To celebrate the halfway-mark of the Strictly Writing Award (see over there on the right for full Rules and Regs), we asked successful short story writer, Nik Perring what his advice would be to any aspiring writers out there who were thinking of turning one in to us, and here's what he had to say:
I’ve been writing short stories for a few years now, with reasonable success. I’ve also, over those few years, talked to a lot of people about short stories and it seems to me that a lot of those people are, somehow, scared of them. A bit like poetry. It’s as though there’s a secret you need to get them and an even bigger, magical, one you need to be able to write them. Well, I’m here to tell you that’s not true. Anybody can write and read short stories, and if they want to, they should. Or at least give them a try.
There’s no magic formula I can share with you that’ll make you write great short stories. I wish there was. If there was one it’d save me an awful lot of time. What I can tell you, though, are a few things that work for me.
Writing short stories, really, is no different to writing novels – the same principles apply. The only difference is that short stories are, well, simply shorter. And I think that can be daunting to some people – it really needn’t be.
Here are some thoughts and suggestions that, I hope, will help.

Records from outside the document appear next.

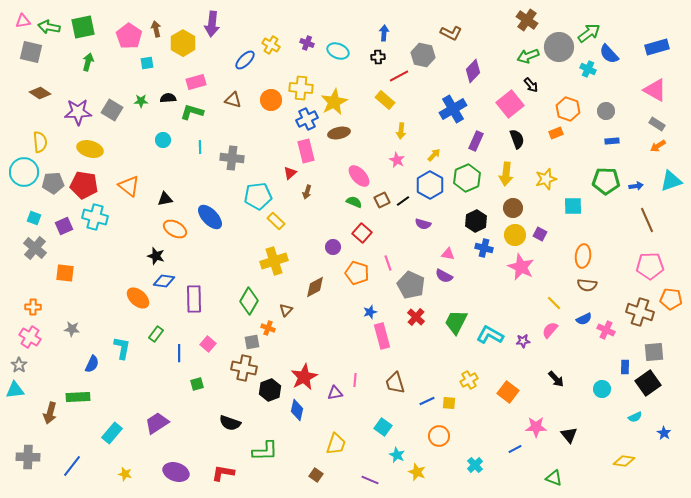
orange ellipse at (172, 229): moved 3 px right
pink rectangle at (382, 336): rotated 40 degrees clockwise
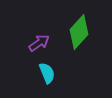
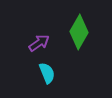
green diamond: rotated 12 degrees counterclockwise
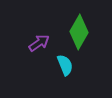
cyan semicircle: moved 18 px right, 8 px up
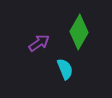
cyan semicircle: moved 4 px down
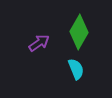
cyan semicircle: moved 11 px right
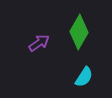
cyan semicircle: moved 8 px right, 8 px down; rotated 55 degrees clockwise
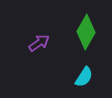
green diamond: moved 7 px right
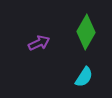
purple arrow: rotated 10 degrees clockwise
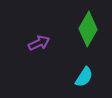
green diamond: moved 2 px right, 3 px up
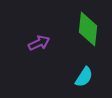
green diamond: rotated 24 degrees counterclockwise
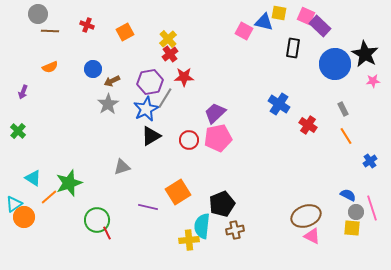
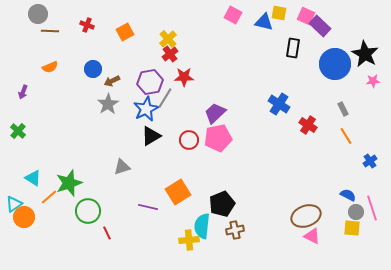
pink square at (244, 31): moved 11 px left, 16 px up
green circle at (97, 220): moved 9 px left, 9 px up
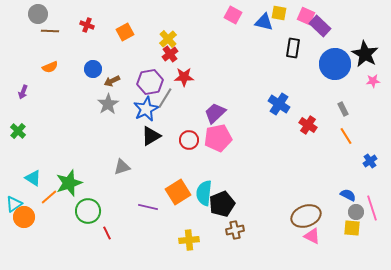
cyan semicircle at (202, 226): moved 2 px right, 33 px up
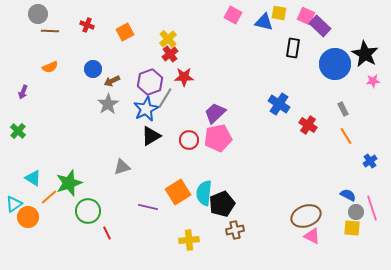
purple hexagon at (150, 82): rotated 10 degrees counterclockwise
orange circle at (24, 217): moved 4 px right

So. Where to begin? If you’d have asked the wonderful Kurt Vonnegut (whose short stories are brilliant), he’d have said ‘As close to the end as possible’. And I’d agree with that because it means we’ll be starting the story at a point where things are getting interesting.
Most importantly, you need to find something or someone interesting to write about. I often find that asking myself ‘What if?’ questions help: What if someone suffered from an illness that meant they couldn’t actually stop moving?; What if someone chose to decorate their walls with Post-it notes? What if the only way a woman could shut up her husband was by taking off her clothes? That kind of thing works for me and allows me to write the story to find out the answer. It could work for you too...
One of the most common worries I’ve found people have when they’re thinking about writing short stories (or not writing them!) is that of word count. ‘But how long is a short story?’ they’ll say. ‘How long should one be?’
And my answer to them. One: Stop Worrying! And two: It’ll be as long as it is.
I honestly never worry about word count. The important thing with any story (and I’d include novels here as they’re stories too) is that, as writers, we should allow them to become what they should be. We tell the story as best we can without giving a second thought to length. The moment we start to pad things out, or cut things, for the sake of the length is the moment when the story will stop working, where it’ll get bent out of shape. And that’s the last thing we want to happen. Don’t forget that once you’ve written a first draft, the parts that need more explanation or that need to go will become apparent and can be fixed – but that should only be for the story’s sake and not so it fits in with any imposed word count.
But, if you want some guide as to what sort of shape (or length) a short story should be, I’d point you in the direction of a collection of fairy tales.
What I also find really useful, and this probably a very obvious one, is reading good contemporary shorts to see what people are doing are how they’re doing it. (I’d recommend reading people like Aimee Bender (I interviewed her about this sort of thing here (http://nikperring.blogspot.com/2010/07/aimee-bender-interview.html) ), Etgar Keret, Sarah Salway, Michael Czyzniejewski, Mary Miller, and Amy Hempel.)
Likewise, read the greats: Carver, Hemingway, Checkhov, Kafka, Vonnegut, Alice Munro, Lorrie Moore, Joyce Carol Oates, and so on. See why they’re greats.
And ENJOY it! Writing’s supposed to be fun. We’re supposed to enjoy it! Sure, edits and making something interesting into something great can be an awful lot of hard work – but that hard work’s much more enjoyable if it’s being done on something we enjoy and find interesting.
Which kinda leads me to my next point, and that’s one about content. A lot of people think that short stories are super-literary and/or overly worthy. Sure, some are. Some are boring. No different to novels. So it’s important that, as with novels, you write the story you want to write. A story doesn’t have to be anything other than good.
So, go on. Try writing one. Enjoy yourselves. You might find you actually quite like it!
Nik Perring is a writer, and occasional teacher of writing, from the north west. His short stories have been published widely in places including SmokeLong Quarterly, 3 :AM and Word Riot. They’ve also been read at events and on radio, printed on fliers and used as part of a high school distance learning course in the US.